◆ **YOUR OBJECTIVE**
Only lines with the word "case" belong in the answer; copy them from the records below.

◆ **Entries taken from a collection**
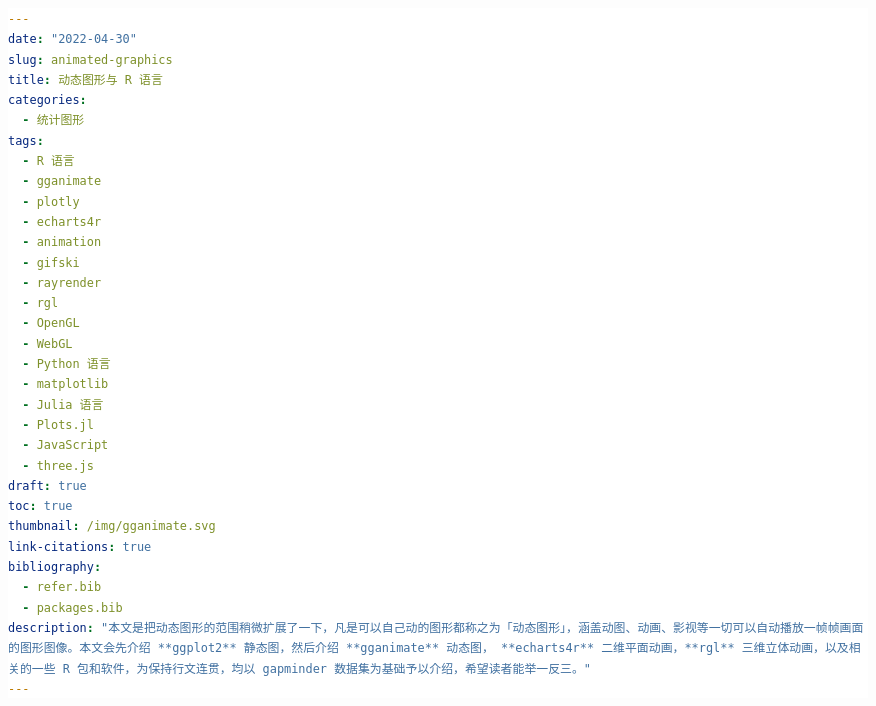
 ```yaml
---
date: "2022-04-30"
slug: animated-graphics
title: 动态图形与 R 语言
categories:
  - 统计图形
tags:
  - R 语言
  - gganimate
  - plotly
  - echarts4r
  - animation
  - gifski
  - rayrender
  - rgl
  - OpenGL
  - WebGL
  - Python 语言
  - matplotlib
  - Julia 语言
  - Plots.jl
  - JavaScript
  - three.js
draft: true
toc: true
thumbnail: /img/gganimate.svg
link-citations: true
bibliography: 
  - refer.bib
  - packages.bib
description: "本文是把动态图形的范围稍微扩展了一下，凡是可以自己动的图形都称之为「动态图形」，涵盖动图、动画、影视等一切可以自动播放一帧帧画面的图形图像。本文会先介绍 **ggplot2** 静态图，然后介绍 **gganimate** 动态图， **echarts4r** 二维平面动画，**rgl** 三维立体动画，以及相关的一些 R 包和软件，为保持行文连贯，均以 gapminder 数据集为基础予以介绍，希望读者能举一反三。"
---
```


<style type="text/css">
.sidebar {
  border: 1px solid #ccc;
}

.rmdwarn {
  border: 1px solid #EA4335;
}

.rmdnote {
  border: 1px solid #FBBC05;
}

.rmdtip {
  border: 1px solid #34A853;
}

==

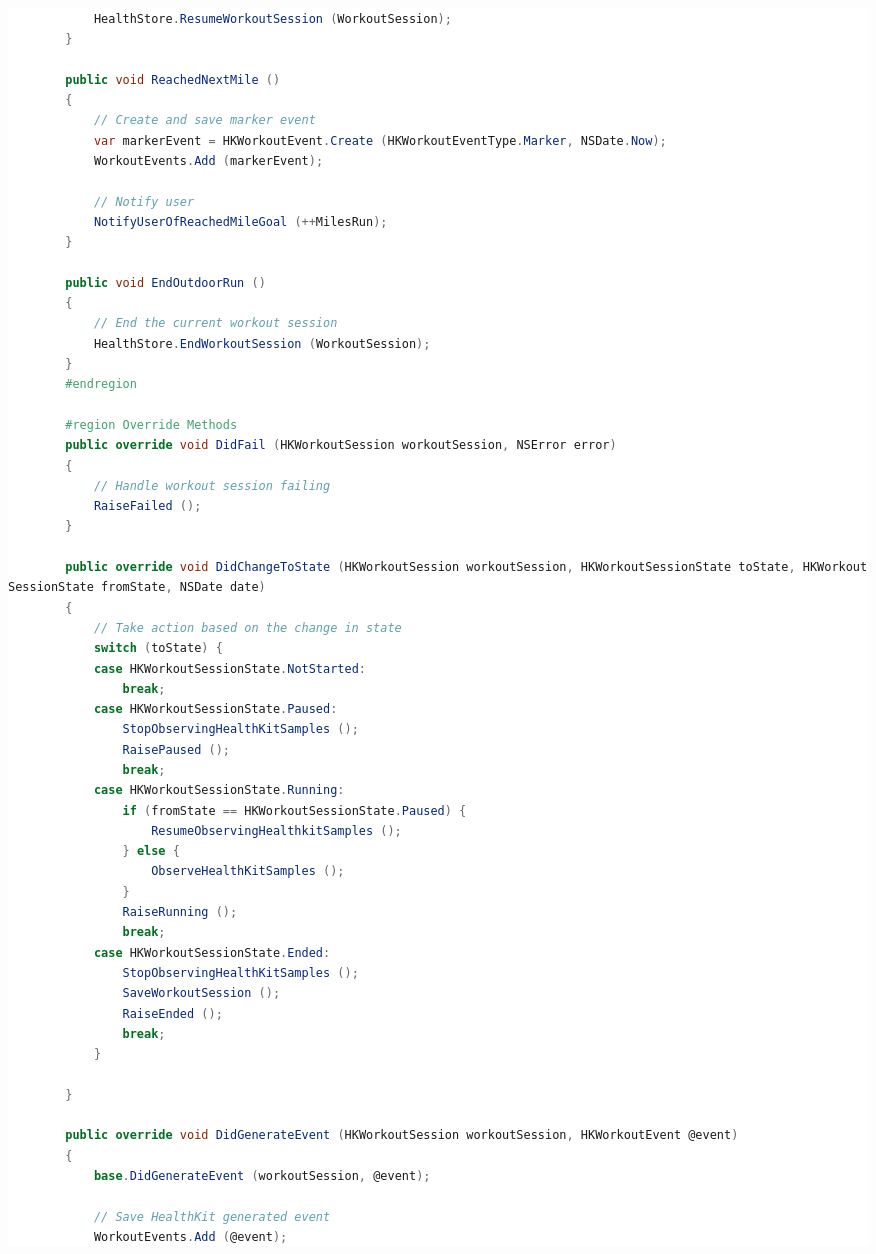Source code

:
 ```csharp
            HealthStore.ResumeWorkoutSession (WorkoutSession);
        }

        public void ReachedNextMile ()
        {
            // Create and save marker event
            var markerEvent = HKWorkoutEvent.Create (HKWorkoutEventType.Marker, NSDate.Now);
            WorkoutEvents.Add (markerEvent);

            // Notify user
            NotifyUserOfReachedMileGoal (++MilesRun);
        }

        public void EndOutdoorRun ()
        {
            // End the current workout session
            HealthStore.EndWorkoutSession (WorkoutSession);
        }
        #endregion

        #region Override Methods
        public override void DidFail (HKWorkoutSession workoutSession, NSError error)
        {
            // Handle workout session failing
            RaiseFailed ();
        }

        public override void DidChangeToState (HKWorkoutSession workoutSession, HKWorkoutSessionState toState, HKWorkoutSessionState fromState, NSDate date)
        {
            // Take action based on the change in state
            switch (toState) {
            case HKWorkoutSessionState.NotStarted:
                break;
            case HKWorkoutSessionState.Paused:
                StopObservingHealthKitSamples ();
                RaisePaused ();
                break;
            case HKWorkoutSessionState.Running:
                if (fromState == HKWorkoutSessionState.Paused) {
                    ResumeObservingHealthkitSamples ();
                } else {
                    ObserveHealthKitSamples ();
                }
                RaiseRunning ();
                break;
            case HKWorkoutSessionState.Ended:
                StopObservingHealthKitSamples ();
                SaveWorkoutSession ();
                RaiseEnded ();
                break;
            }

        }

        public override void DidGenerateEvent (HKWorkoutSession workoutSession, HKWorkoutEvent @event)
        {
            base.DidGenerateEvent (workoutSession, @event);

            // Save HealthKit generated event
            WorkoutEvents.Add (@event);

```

◆ **FINISHED EXERCISE**
            case HKWorkoutSessionState.NotStarted:
            case HKWorkoutSessionState.Paused:
            case HKWorkoutSessionState.Running:
            case HKWorkoutSessionState.Ended:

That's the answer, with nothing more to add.